Did nothing change because WeWork (and Uber), all things considered, are still too small to matter? Obviously, tens of billions is a lot of money, but when you are comparing it to hundreds, or trillions, it’s not that big. Or maybe, things did change a bit, now that we are all a bit more careful about valuations, but the change isn’t as dramatic as the actions that caused them in the first place? In other words, we had a dramatic event that made us (me) expect some dramatic changes. But the changes are more incremental compared to the triggers that I am somewhat disappointed with? This seems like more the reason.

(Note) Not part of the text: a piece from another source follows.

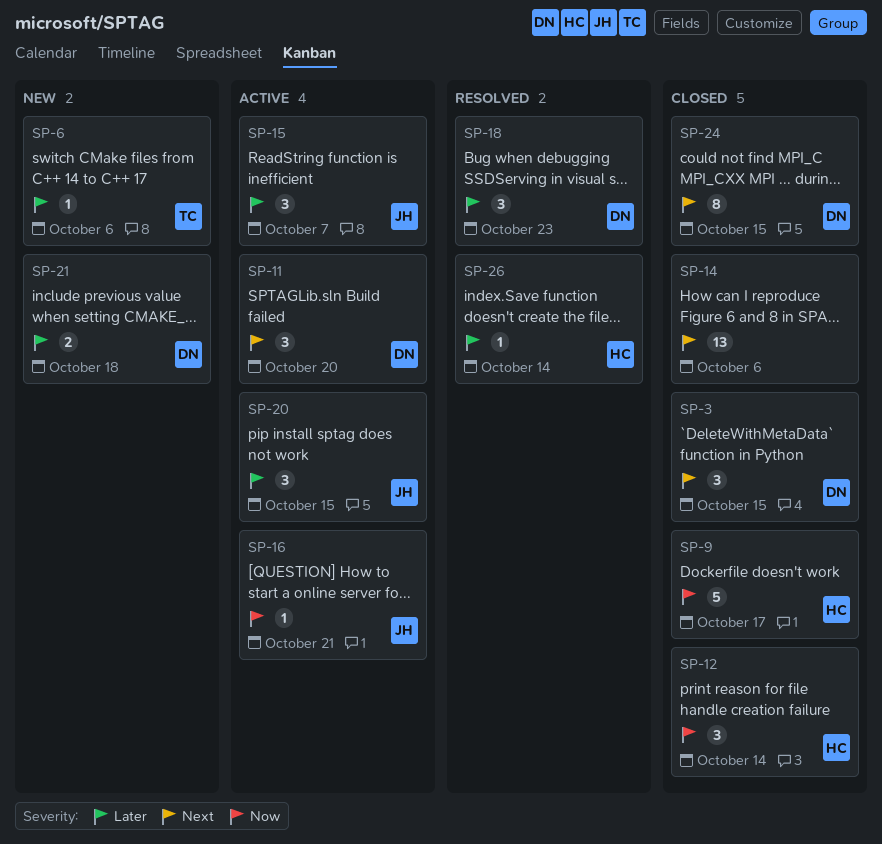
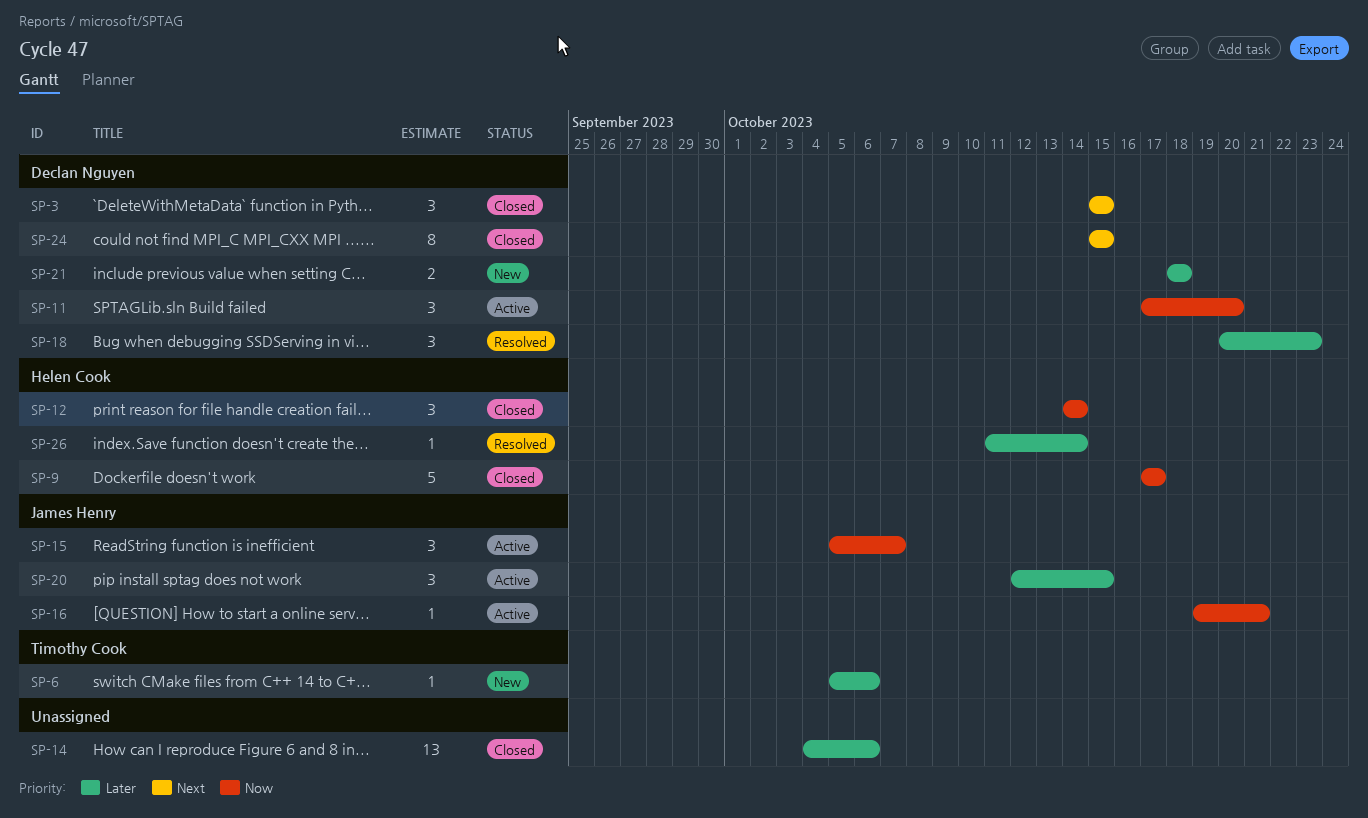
SP-11, priority: Next -> Now
SP-14, priority: Next -> Later
SP-15, priority: Later -> Now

Ranjan, with one last thing I got wrong. Continuing on Can’s surprise that the WeWork and Uber performances didn’t obliterate the startup market, I want to end this newsletter by saying, this was the year I accepted that trying to call a market top is just idiotic.
My background was in trading, and I’ve watched various financial markets, tick by tick, even in the decade since leaving. It’s Chapter 1 that you’re not supposed to try to time the market and call a top, but I’ve long been convinced things are frothy. After the market drop in Q4 2018, I thought it was time for my multi-year hypothesis of the party coming to an end finally being realized.
This just came across my feed:
I have just been completely wrong, to the bone. Perhaps I’m forever colored by sitting on a trading floor during the 2008 crisis, but none of this makes any sense to me. We’ve reached a crazy goldilocks equilibrium where every policymaker and corporation seems to have found the cheat code:
“We’ve reached a trade deal. It’s actually phase one. It will be signed soon.”
“We’re going to IPO when the market conditions are right. Until then, we’ll raise more non-traditional private funds.”
“We’re not going to listen to Trump, but will lower rates, even while the stock market is a record high. Oh, and QE is back, but we won’t call it QE.”
“We’re going to claim our tax cut will be re-invested but instead keep buying back stocks.”
I know these are all gross oversimplifications but these are the financial market narratives keep ringing in my head. And they worked, and they keep working. And what I got wrong is, that is just what it is.
If a system works for all of the entrenched interests of parties involved, of course it keeps working, even if it doesn’t neatly fit into some textbook learning, or if you think it’s “right”.
When Can and I were discussing how to construct this overall post, we were debating whether we should write about things we “changed our mind on” versus “what we got wrong”. Our first inclination was that they were the same post, but this last one provides, for me, a distinction between the two.
I have no idea what is in store for the 2020 economy, but regarding my views on a frothy market, I haven’t changed my mind, but damn, was I wrong.